Next, FIG. 3 is a system diagram for explaining the data
communication to be performed among the DSPs. Each of the DSPs 6a,
7a, 8a has the communication port having four channels by which
4-channel communication is carried out in time sharing manner. As
shown in FIG. 3, the data communication is made in the
predetermined order from "slot 1" to "slot 4" in time sharing
manner. At first timing corresponding to slot1, the excitation
signal outputted from "DSP6a(OUTI)" is supplied to "DSP7a(INJ)" via
a mixer 15, while the oscillated signal is supplied to "DSP7a(INK)"
from "DSP7a(OUTJ)".
At next timing of slot 2, the foregoing feedback signal from
"DSP8a(FBOK)" is supplied to "DSP7a(FBJ)" via the mixer 15, while
it is returned from "DSP7a(FBOJ)" to "DSP6a(FBI)". Thus, the signal
circulating is made in the closed-loop. Such signal circulation is
made at timings of slots 3 and 4.
At timing of slot 3, the musical tone signal corresponding to the
stereophonic left-channel component is outputted from
"DSP6a(Lout)", and it is inputted into "DSP7a(Lin)" via the mixer
15. Then, it is supplied from "DSP7a(Lout)" to "DSP8a(Lin)".

◆ Written task
According to the DSP communication text, how many channels does the communication port of each DSP have? These rows are unrelated to the DSP communication text.

(Dataset items)

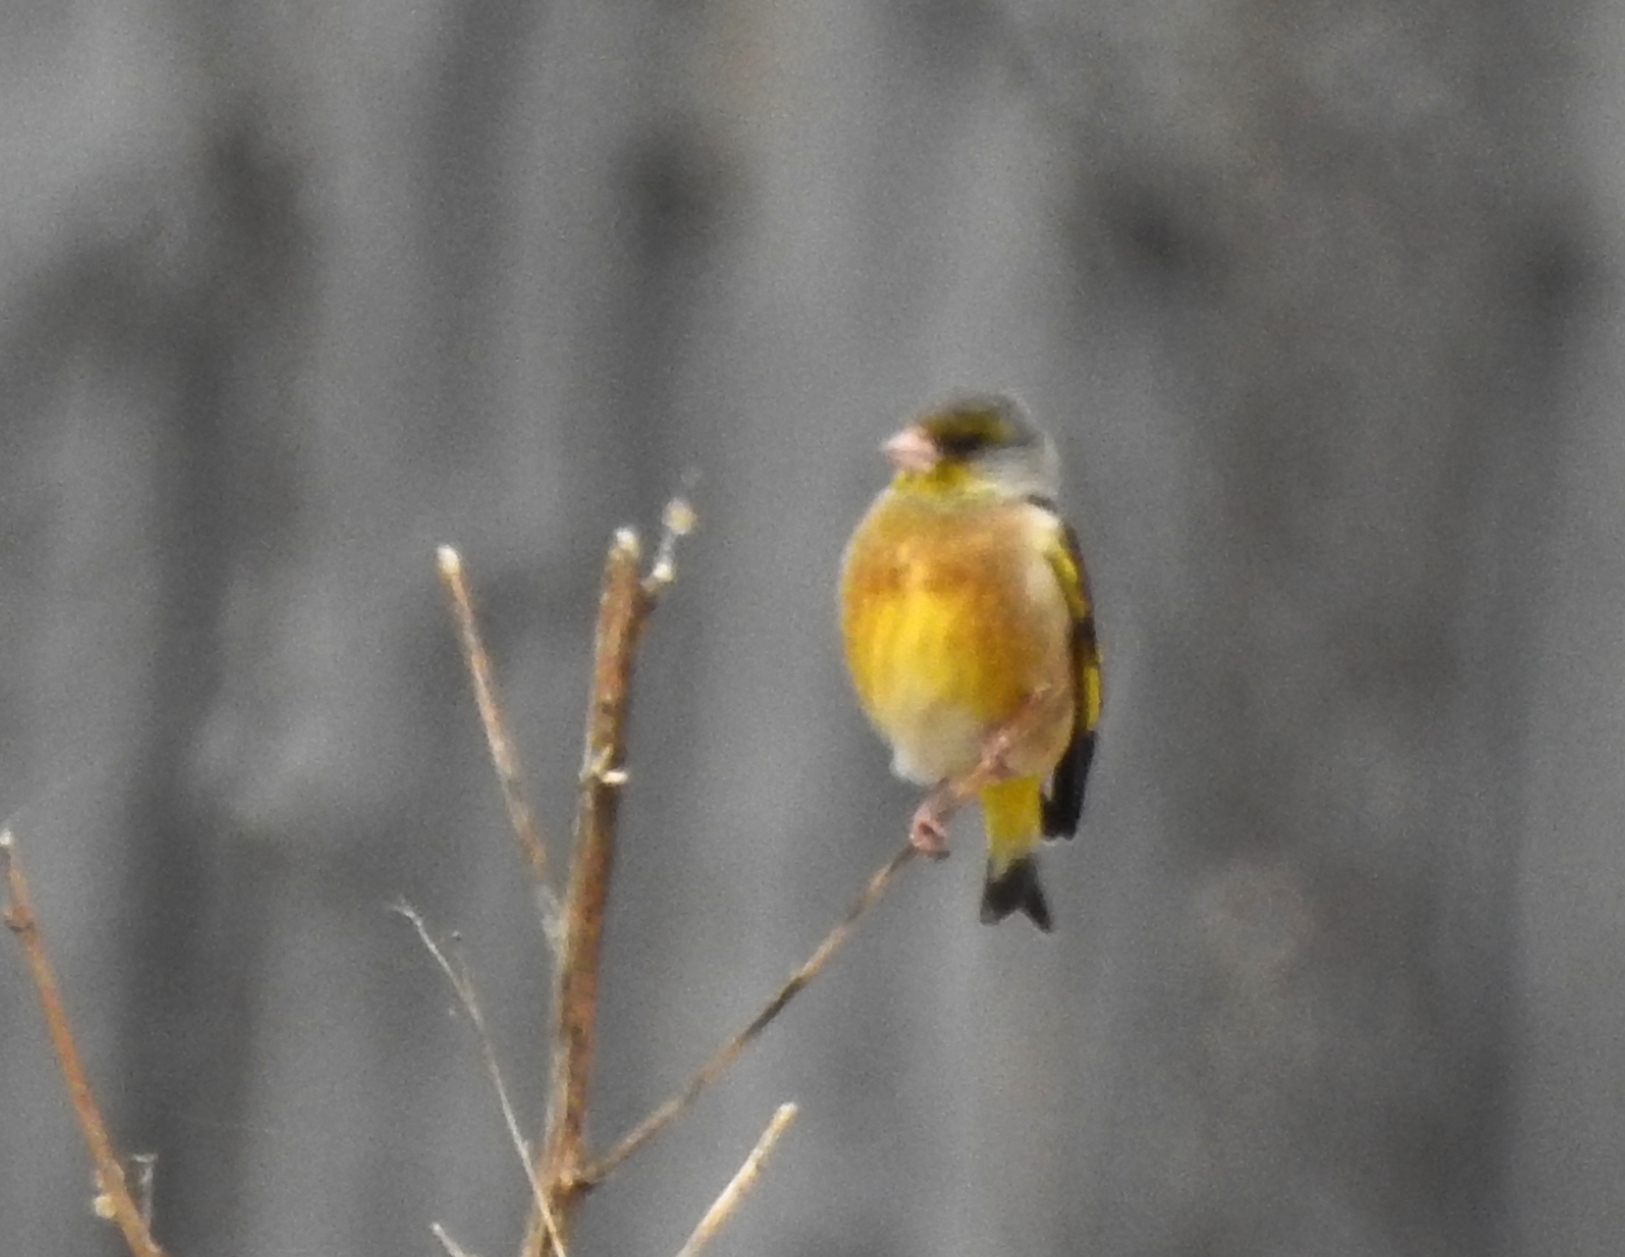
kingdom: Plantae
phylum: Tracheophyta
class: Liliopsida
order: Poales
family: Poaceae
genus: Chloris
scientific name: Chloris sinica
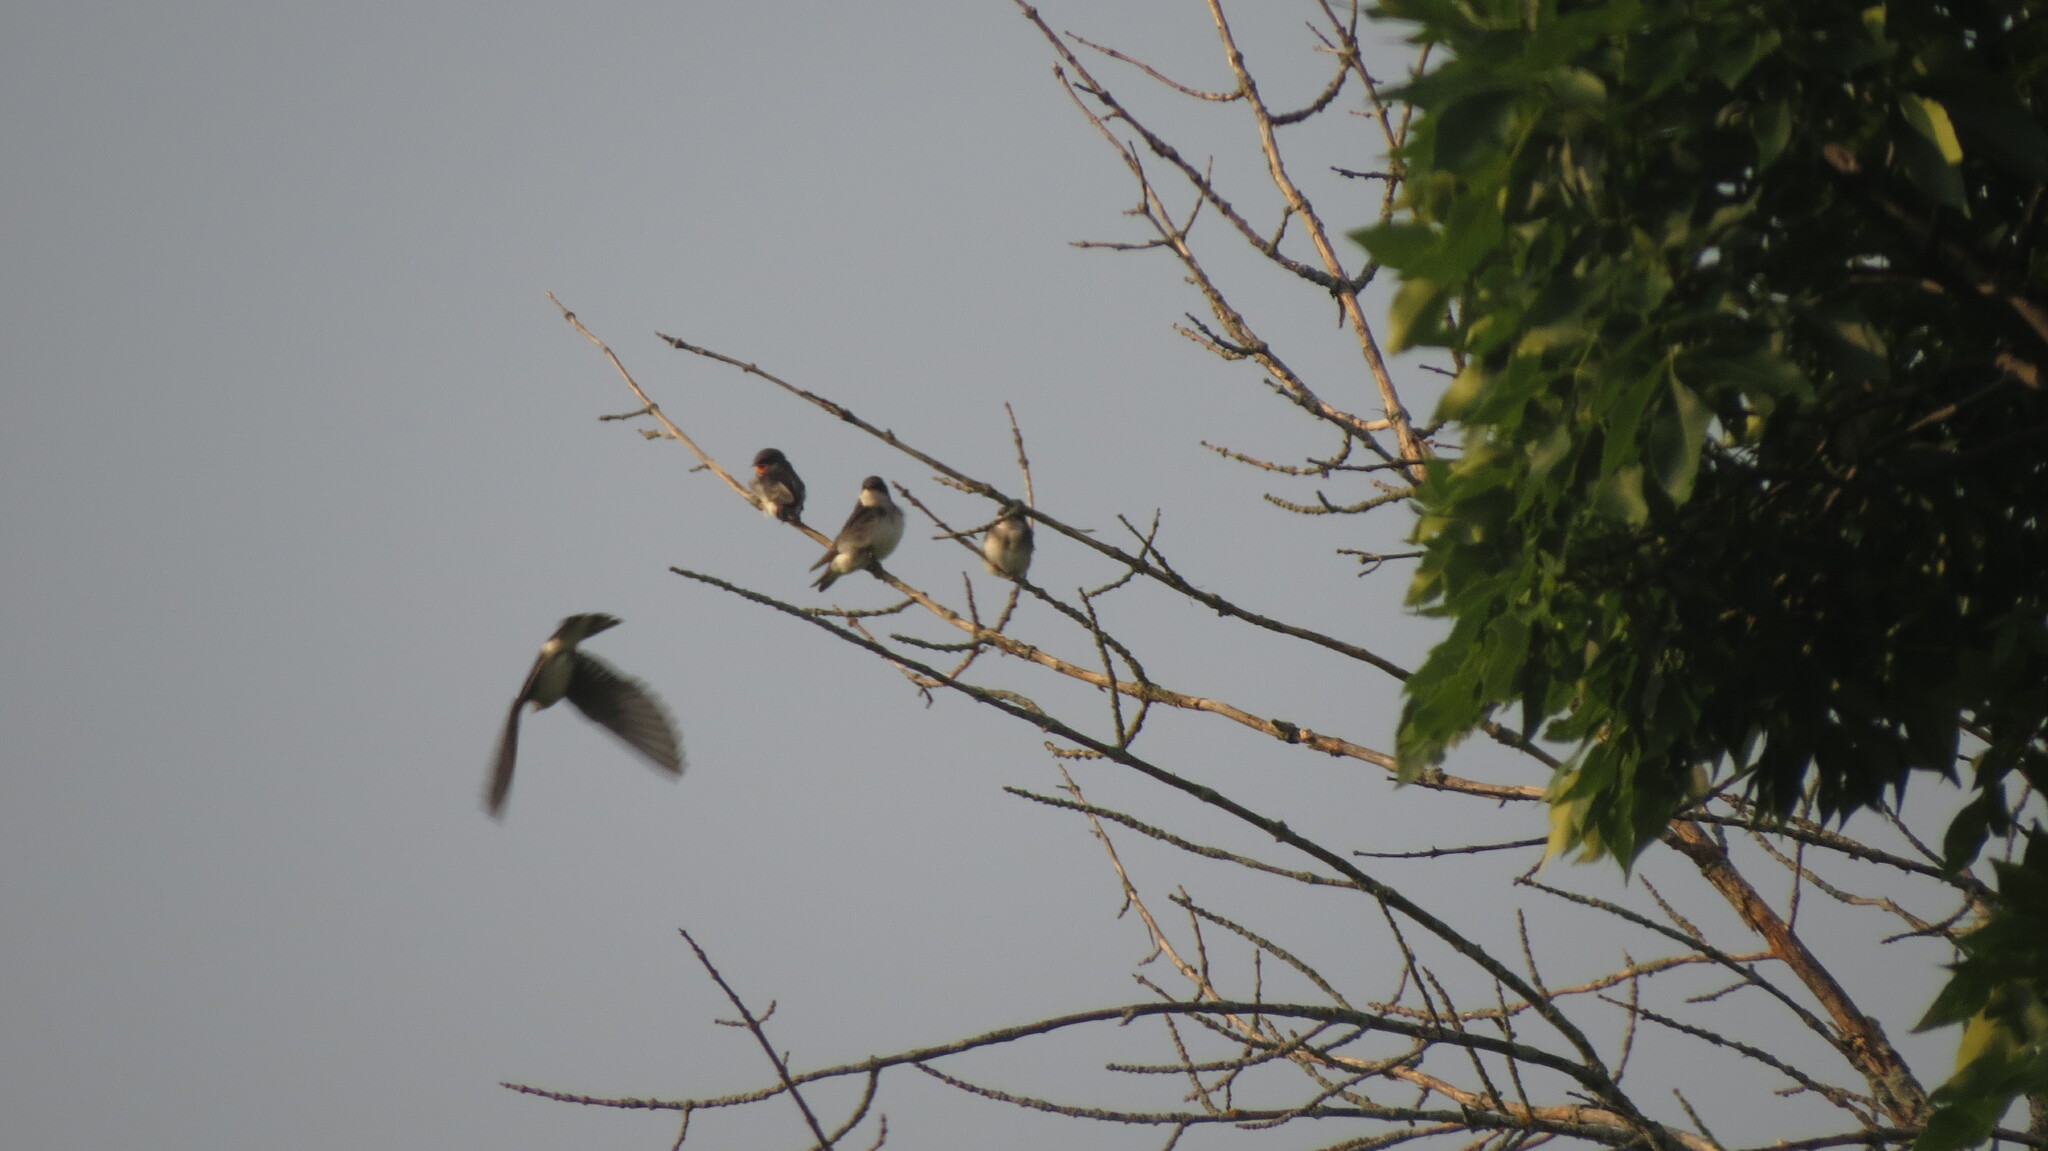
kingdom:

◆ Answer in full
Four channels.